• _SUPPLIED PASSAGE_:
# # # # # # #

The problem was that URLs with query parameters containing special characters like = or & that are also used for delimiting parameters inside the query string did not work. E.g. when sending some 
parameter value that contains a & it was decoded falsely. This was due to the fact that the URL is decoded in BlockConnection.parseBlockURI() and then reencoded. Decoding was done for the entire query 
string, before the parameter were split. This exposes the problem that if there is a & encoded in a parameter, it would now be seen as a parameter delimiter, if one splits the params afterwards. So in 
theory one encodes like this (that is automatically done by browser or other code i am using):

encode('a') + '=' + encode('value with &') + '&' + encode('b') + '=' + encode('value with =')

And during decoding you first split up into parameters, then into key and value and then decode each separately.

The java.net.URI class is not very helpful in this situation, since it builds upon the concept of encoding or decoding the entire query string. That's why I removed the usage of the URI constructor to 
re-construct a changed url because they always encode the complete query string. If it is already encoded (containing %xy) they get encoded again in a completely wrong way. If you use the decoded 
query string, it might contain decoded & or = inside the parameters that won't get encoded again. Instead I create the url manually to avoid this URI behaviour. See the code at the end.

The other changes needed were the creation of the RequestParameter helper class with the non-decoded raw query string in BlockCallHttpServletRequest:

         this.parameters = new RequestParameters(this.uri.getRawQuery());

and using NetUtils.decode inside the RequestParameter class (the encoding should be taken from the appropriate cocoon system property):

     public RequestParameters(String queryString) {
         this.names = new HashMap(5);
         if (queryString != null) {
             StringTokenizer st = new StringTokenizer(queryString, "&");
             while (st.hasMoreTokens()) {
                 String pair = st.nextToken();
                 int pos = pair.indexOf('=');
                 if (pos != -1) {
                     try {
                         this.setParameter(
                                 NetUtils.decode(pair.substring(0, pos), "utf-8"),
                                 NetUtils.decode(pair.substring(pos+1, pair.length()), "utf-8")
                         );
                     } catch (UnsupportedEncodingException e) {
                         throw new IllegalArgumentException(e);
                     }
                 }
             }
         }
     }


Finally the rewritten BlockConnection.parseBlockURI():

     private URI parseBlockURI(URI uri) throws URISyntaxException {
         // Can't happen
         if (!uri.isAbsolute()) {
             throw new URISyntaxException(uri.toString(),
                                          "Only absolute URIs are allowed for the block protocol.");
         }
         this.logger.debug("BlockSource: resolving " + uri.toString() + " with scheme " +
                 uri.getScheme() + " and ssp " + uri.getRawSchemeSpecificPart());

         URI subURI = new URI(uri.getRawSchemeSpecificPart());

         this.logger.debug("BlockSource: resolved to " + subURI.toString());

         this.blockName = subURI.getScheme();

         // All URIs, also relative are resolved and processed from the block manager
         // FIXME: This will not be a system global id, as the blockName is block local.

# # # # # # #

Dataset entries
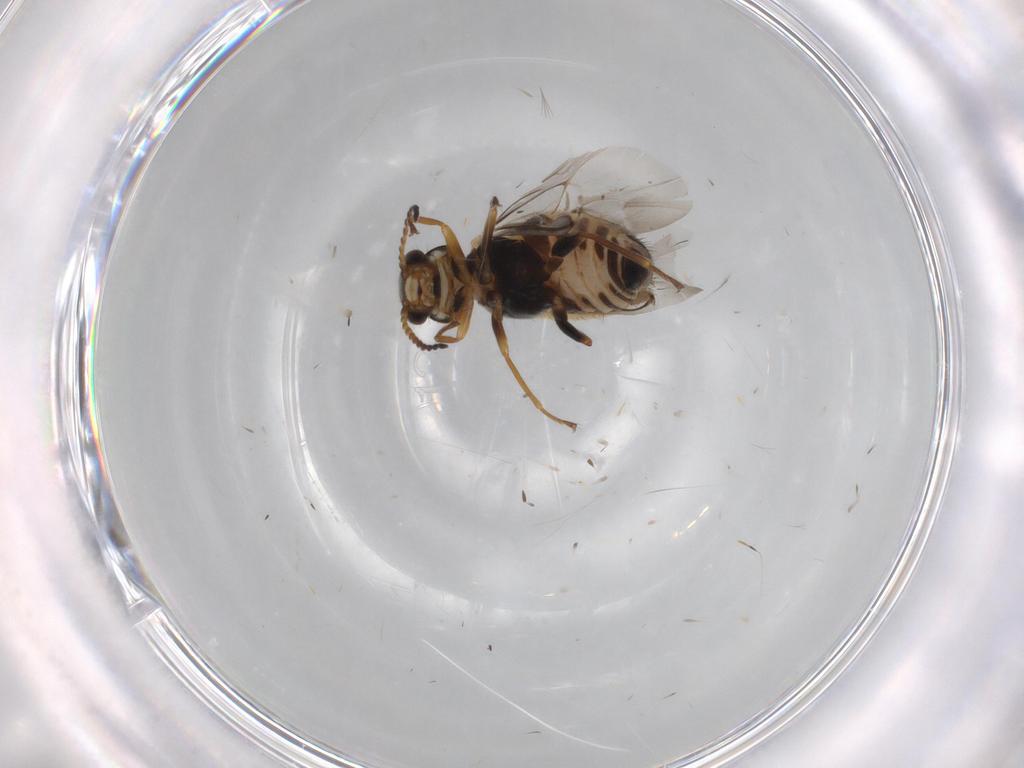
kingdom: Animalia
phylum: Arthropoda
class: Insecta
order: Coleoptera
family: Melyridae
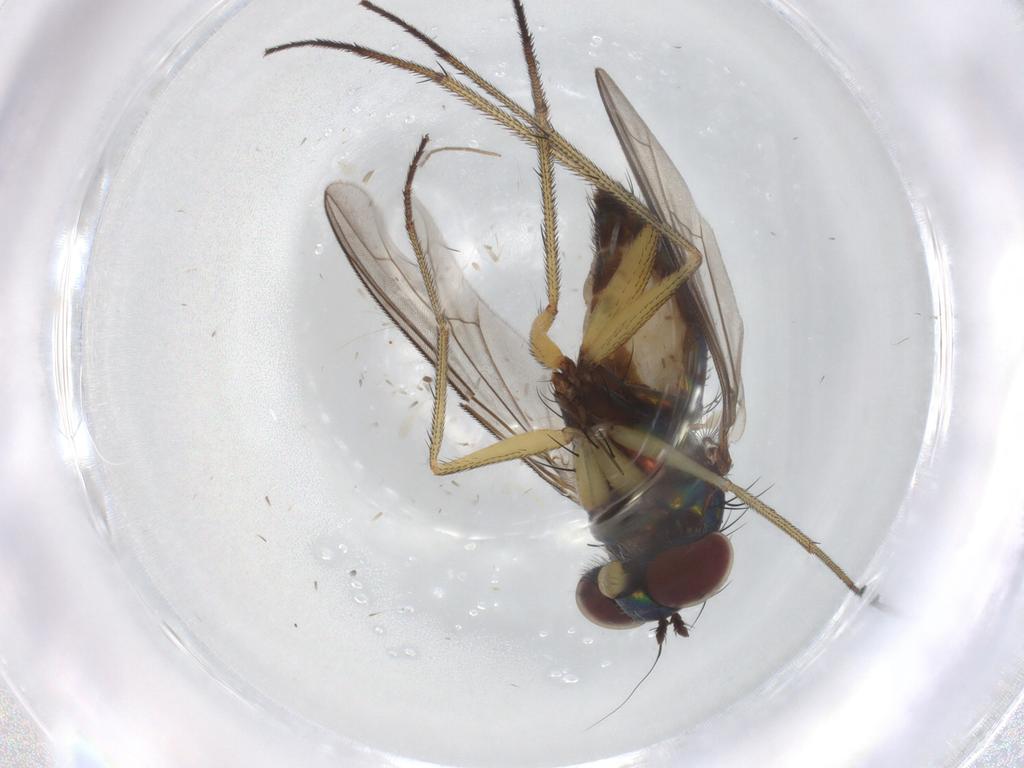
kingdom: Animalia
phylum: Arthropoda
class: Insecta
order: Diptera
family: Dolichopodidae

# # # # # # #

• _WRITTEN INSTRUCTION A_:
Say whether each statement agrees with the query-string post, answering yes or no and quoting the words that decide it: (i) Decoding in the original code was applied to the whole query string before the parameters were split. (ii) The author kept using the URI constructor to rebuild a changed URL. (iii) The java.net.URI class is described as not very helpful in this situation.
• _WRITTEN INSTRUCTION B_:
Print the stretch of the query-string post from "this.blockName = subURI.getScheme();" through "is block local.".
Nothing in the items is needed here.

• _COMPLETE OUTPUT A_:
(i) Yes: "Decoding was done for the entire query string, before the parameter were split."
(ii) No: "That's why I removed the usage of the URI constructor to re-construct a changed url"
(iii) Yes: "The java.net.URI class is not very helpful in this situation"

• _COMPLETE OUTPUT B_:
this.blockName = subURI.getScheme();

         // All URIs, also relative are resolved and processed from the block manager
         // FIXME: This will not be a system global id, as the blockName is block local.